Auburn red-tags dilapidated apartments on North Division Street

Auburn’s finance department got its first inkling that something was not right at the Auburn Pines apartments when it learned that the buildings’ owner, had not paid its water bill for six months.

Auburn’s finance department got its first inkling that something was not right at the Auburn Pines apartments when it learned that the buildings’ owner, had not paid its water bill for six months.

That delinquency alone had an alarmingly familiar ring to Mayor Pete Lewis, who had encountered the same problem at other rundown apartments.

Digging a little deeper, the City learned that the owner, HMS Land, LLC of Everrett and Seattle, did not have a current business license for the complex at 505 and 515 North Division St., two blocks west of Scarff Ford. City officials tried without success to reach the owners.

At that point, Lewis brought together a team of code enforcement officers, fire, police and finance officials and decided this week to pay the two multi-family residential apartment buildings a visit.

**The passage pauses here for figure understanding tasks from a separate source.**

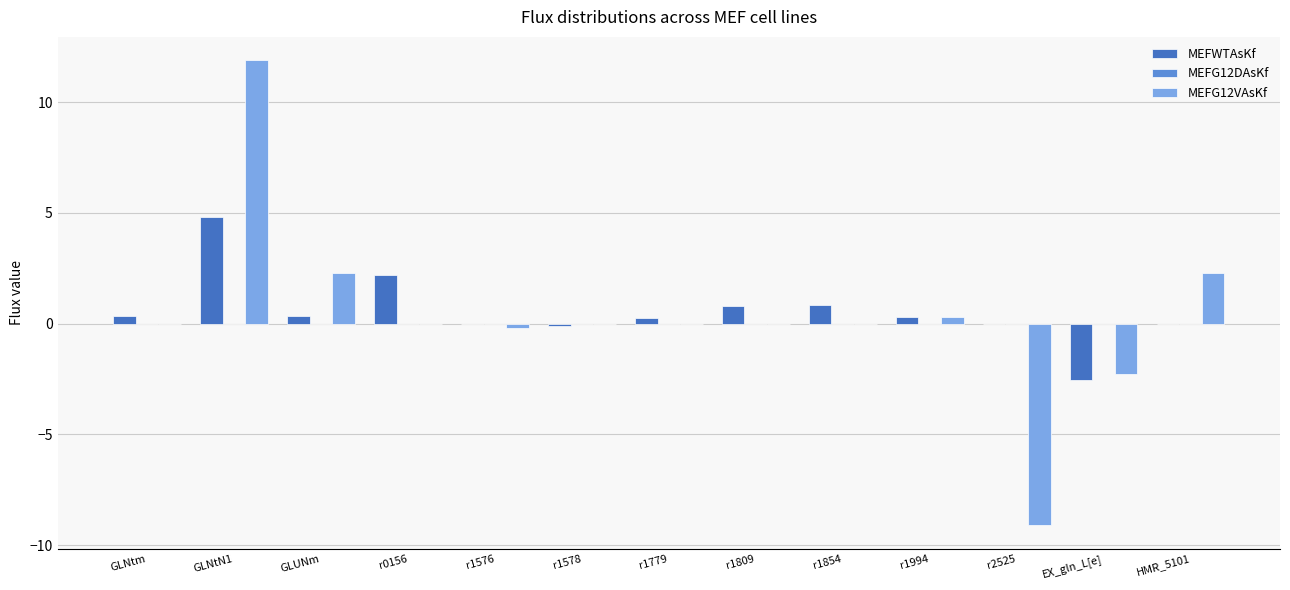

What is the spread (max minus min) of values at r1779?

0.2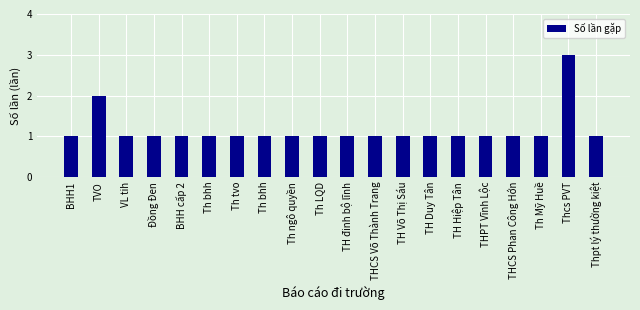

How many bars are there in total?

20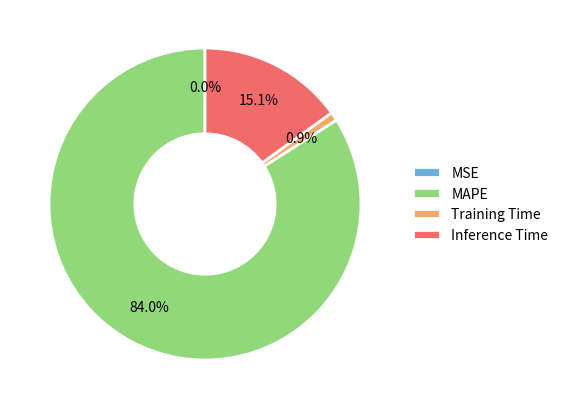

Which has a higher value, Inference Time or MAPE?

MAPE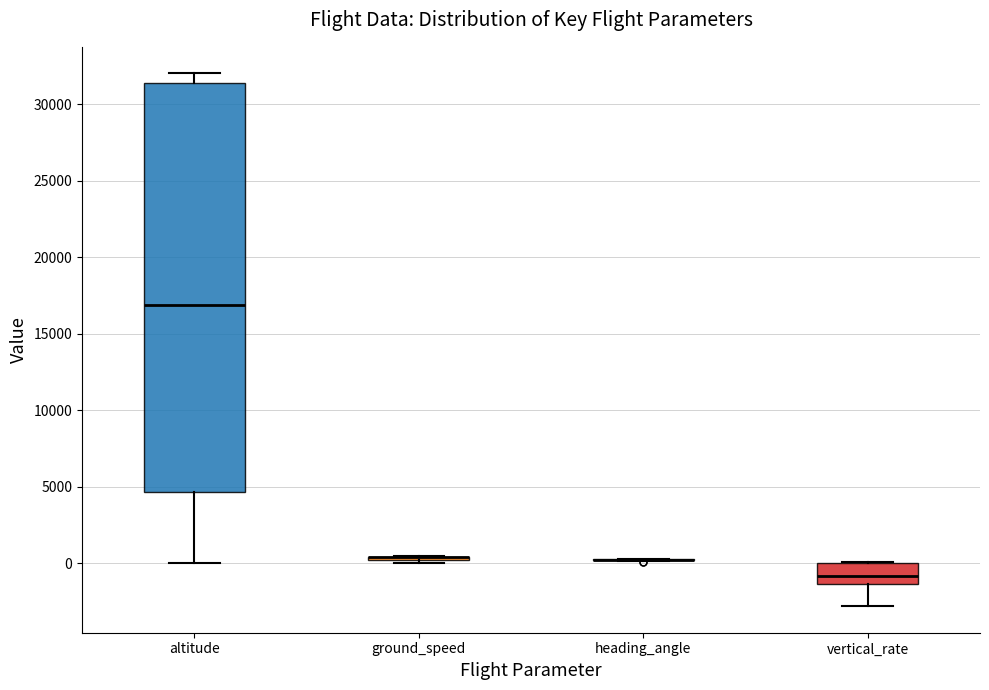

Comparing the boxes themselves (not the whiskers), which one is the tallest?

altitude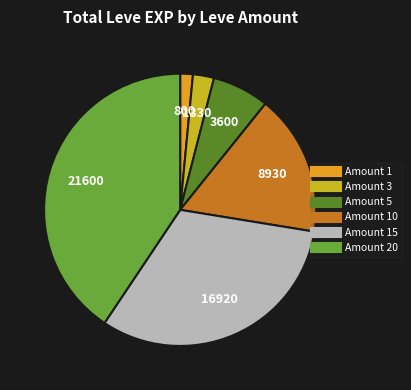

Is there a majority slice in this chart?

No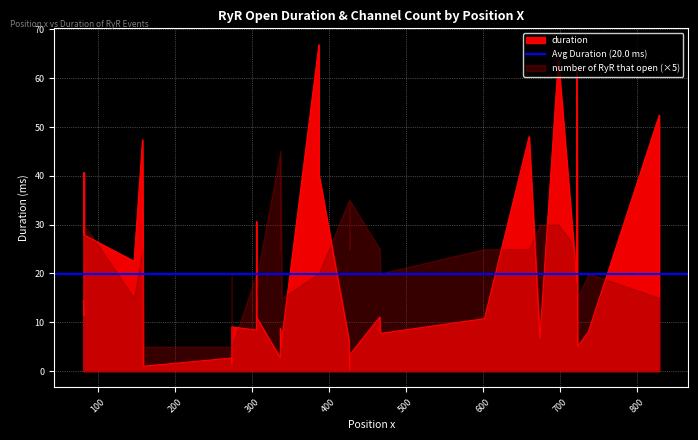

Which series has the widest spread of values?

duration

What team members found – water in the light fixtures and electrical sockets, ceilings and walls one could push a finger through, mold coming out of the baseboard heater so thickly that it covered the wires, among other things – convinced them that the buildings were unfit for human habitation.

What they found infuriated everybody.

“It’s OK to be poor, I’ve been poor, but you don’t have to live in bad living conditions that are unhealthy and unsafe, and it really does a lot more than just irritate me,” Lewis said.

Operating a rental housing business without a business license is a misdemeanor in Washington, punishable by 90 days in jail or a $1,000 fine. City prosecutors immediately went to court and filed a criminal complaint. The complaint names HMS Land, LLC and its owners, agents, partners or corporate officers Benjamin Hill, Reginald Hill and Dona E. Simmons.

The buildings’ owners refused to comment on the situation.

The City notified tenants Tuesday that it had red-tagged the building, that is, posted an order forbidding the owner from allowing anybody to live there, and directing that all tenants be out by Aug. 7.

Members of the mayor’s community service group also put out a call to the landlords of all the apartments in Auburn and other areas. As of Tuesday the City had found 30 places available, with calls still coming in.

The City also gave the owners a list of what must be fixed for people to live there again.

“What bothered us is there’s 30 units,” Lewis said. “Many of them are minorities of one kind or another who don’t speak English, mostly Latino, and we were concerned about taking action because they can’t live there. It’s that bad.”

City officials also contacted the Auburn-based Dream Center to coordinate the collection of furniture from all the church groups in the area, because much of what’s coming out of the apartments is covered in mold spores and won’t be allowed anywhere else.

Dream Center, a church-related, non-denominational organization, acts as an clectronic switch board, for example putting out the call to churches for blankets, vouchers, food, or just to get information in and get it out to people in need.

The community services group gave each tenant a notice in English and Spanish telling what they had to do, and gave them also referrals to other agencies that could help them, emphasizing that the landlord is going to have to pay each of them up to $2,000 for relocation.

“We did have the owner and his management company come in today for a rather brief discussion,” Lewis said Wednesday. “We will be giving them a list of what they would have to have back in order to have people back in that place.”